Can anyone tell me if either of these men were persecuted and killed for anything other than religious (Anabaptist) convictions? For instance, was there anything about them that caused them to be perceived as a threat to the civil order?

Thanks


----------



## Hippo (May 21, 2009)

Fly Caster said:


> Can anyone tell me if either of these men were persecuted and killed for anything other than religious (Anabaptist) convictions? For instance, was there anything about them that caused them to be perceived as a threat to the civil order?
> 
> Thanks



The challenge to the Church was seen as a threat to civil order, the two options are not exclusive.


----------



## Fly Caster (May 21, 2009)

Hippo said:


> Fly Caster said:
> 
> 
> > Can anyone tell me if either of these men were persecuted and killed for anything other than religious (Anabaptist) convictions? For instance, was there anything about them that caused them to be perceived as a threat to the civil order?
> ...




Point taken. I know that some Anabaptists openly advocated civil unrest and disturbing the order. However, did these particular men advocate anything like that?


----------



## Hippo (May 21, 2009)

I have never read that they did and to be honest even if it claimed that they did I would be slow to believe it, history being written by the victors and all.


----------



## Fly Caster (May 21, 2009)

Hippo said:


> I have never read that they did and to be honest even if it claimed that they did I would be slow to believe it, history being written by the victors and all.

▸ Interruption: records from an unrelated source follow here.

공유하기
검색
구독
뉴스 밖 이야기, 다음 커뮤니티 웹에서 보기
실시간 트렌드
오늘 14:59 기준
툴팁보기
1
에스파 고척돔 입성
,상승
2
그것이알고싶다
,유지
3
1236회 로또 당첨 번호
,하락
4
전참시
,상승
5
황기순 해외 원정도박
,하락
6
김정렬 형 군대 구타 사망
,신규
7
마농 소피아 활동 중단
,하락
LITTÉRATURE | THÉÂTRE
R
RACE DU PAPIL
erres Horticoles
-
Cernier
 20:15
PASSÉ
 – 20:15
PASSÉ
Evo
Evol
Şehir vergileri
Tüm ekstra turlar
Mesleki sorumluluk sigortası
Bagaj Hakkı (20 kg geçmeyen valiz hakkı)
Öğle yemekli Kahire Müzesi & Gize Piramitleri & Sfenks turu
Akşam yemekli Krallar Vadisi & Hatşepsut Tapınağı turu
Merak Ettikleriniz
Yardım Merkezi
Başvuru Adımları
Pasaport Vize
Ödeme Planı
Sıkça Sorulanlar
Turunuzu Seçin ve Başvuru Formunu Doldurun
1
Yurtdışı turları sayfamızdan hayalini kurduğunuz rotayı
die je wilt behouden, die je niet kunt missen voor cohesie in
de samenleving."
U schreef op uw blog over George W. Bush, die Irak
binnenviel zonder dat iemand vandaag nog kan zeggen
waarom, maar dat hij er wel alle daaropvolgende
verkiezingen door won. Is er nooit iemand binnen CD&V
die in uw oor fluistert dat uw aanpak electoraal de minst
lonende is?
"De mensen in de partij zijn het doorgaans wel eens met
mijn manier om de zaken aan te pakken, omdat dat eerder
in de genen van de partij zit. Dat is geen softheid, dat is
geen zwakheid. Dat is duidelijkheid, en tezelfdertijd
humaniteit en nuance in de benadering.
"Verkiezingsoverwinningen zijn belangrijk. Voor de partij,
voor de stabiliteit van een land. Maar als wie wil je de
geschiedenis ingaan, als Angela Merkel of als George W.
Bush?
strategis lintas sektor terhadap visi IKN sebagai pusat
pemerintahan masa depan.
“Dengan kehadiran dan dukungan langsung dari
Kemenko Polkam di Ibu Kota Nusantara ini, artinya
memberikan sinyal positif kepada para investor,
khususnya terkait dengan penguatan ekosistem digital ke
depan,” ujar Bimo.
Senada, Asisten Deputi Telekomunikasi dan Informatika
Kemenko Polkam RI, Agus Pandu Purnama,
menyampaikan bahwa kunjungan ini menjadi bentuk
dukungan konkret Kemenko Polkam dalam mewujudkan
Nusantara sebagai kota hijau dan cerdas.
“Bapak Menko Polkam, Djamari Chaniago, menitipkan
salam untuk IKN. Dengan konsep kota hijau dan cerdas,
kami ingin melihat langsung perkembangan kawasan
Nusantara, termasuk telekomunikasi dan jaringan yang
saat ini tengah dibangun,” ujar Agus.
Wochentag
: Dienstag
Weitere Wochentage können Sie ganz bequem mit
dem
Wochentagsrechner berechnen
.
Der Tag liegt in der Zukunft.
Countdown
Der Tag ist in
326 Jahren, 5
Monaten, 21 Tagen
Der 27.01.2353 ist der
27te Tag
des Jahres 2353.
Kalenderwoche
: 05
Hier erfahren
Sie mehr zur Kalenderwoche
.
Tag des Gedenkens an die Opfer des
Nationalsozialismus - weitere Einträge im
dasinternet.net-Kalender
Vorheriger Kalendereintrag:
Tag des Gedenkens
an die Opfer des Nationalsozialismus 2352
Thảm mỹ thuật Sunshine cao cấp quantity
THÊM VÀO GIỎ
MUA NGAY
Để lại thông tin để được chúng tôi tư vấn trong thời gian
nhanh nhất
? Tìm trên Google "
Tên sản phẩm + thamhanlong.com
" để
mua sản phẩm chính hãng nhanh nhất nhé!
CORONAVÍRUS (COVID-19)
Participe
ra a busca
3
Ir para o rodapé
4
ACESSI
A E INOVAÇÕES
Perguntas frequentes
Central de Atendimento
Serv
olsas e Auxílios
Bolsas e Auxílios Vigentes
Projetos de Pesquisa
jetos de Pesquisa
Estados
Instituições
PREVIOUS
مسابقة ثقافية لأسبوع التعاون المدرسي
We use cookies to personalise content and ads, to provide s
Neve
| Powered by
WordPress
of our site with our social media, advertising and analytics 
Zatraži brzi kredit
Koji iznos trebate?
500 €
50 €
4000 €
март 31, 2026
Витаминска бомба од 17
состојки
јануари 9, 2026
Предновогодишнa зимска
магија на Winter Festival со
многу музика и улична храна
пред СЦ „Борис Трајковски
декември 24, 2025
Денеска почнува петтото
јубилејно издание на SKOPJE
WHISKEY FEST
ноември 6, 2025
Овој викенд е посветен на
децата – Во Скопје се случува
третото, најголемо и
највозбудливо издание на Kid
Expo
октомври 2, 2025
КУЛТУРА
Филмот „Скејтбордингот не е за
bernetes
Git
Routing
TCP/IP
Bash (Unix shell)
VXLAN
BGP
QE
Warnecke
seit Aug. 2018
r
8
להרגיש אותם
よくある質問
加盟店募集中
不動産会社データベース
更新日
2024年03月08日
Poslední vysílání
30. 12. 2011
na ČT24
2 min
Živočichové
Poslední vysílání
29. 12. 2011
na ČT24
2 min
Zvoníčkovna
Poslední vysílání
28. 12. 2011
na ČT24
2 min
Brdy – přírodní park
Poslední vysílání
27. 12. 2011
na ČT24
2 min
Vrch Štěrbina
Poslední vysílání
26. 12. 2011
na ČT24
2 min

We have to condemn the killings of these men? I've found no shortage of those opposed to our Reformed doctrine wanting to put the Reformers into the worst possible light, blaming them for the deaths of multitudes. It's usually pretty easy to sort out the truth-- but these appear to be a couple of black spots on our history?


----------



## Prufrock (May 21, 2009)

It was more than simply a challenge to the church which was seen as a disruption to the civil order; many Anabaptists, with their radical dichotomy between the Old and New Testaments (wherein the Old no longer applied in anyway, as it was fleshly, carnal and pertained to earthly law) rejected the concept of laws entirely for the "spiritual man." This meant bad things for civil order and society. One only needs to look at the very real examples of Münster or of Thomas Munzer's rebellion if one is looking to understand the Reformer's fear of this sect.

This, of course, does not mean that every Anabaptist was a rioter; far from it. But considered broadly, these were not unfounded fears.


----------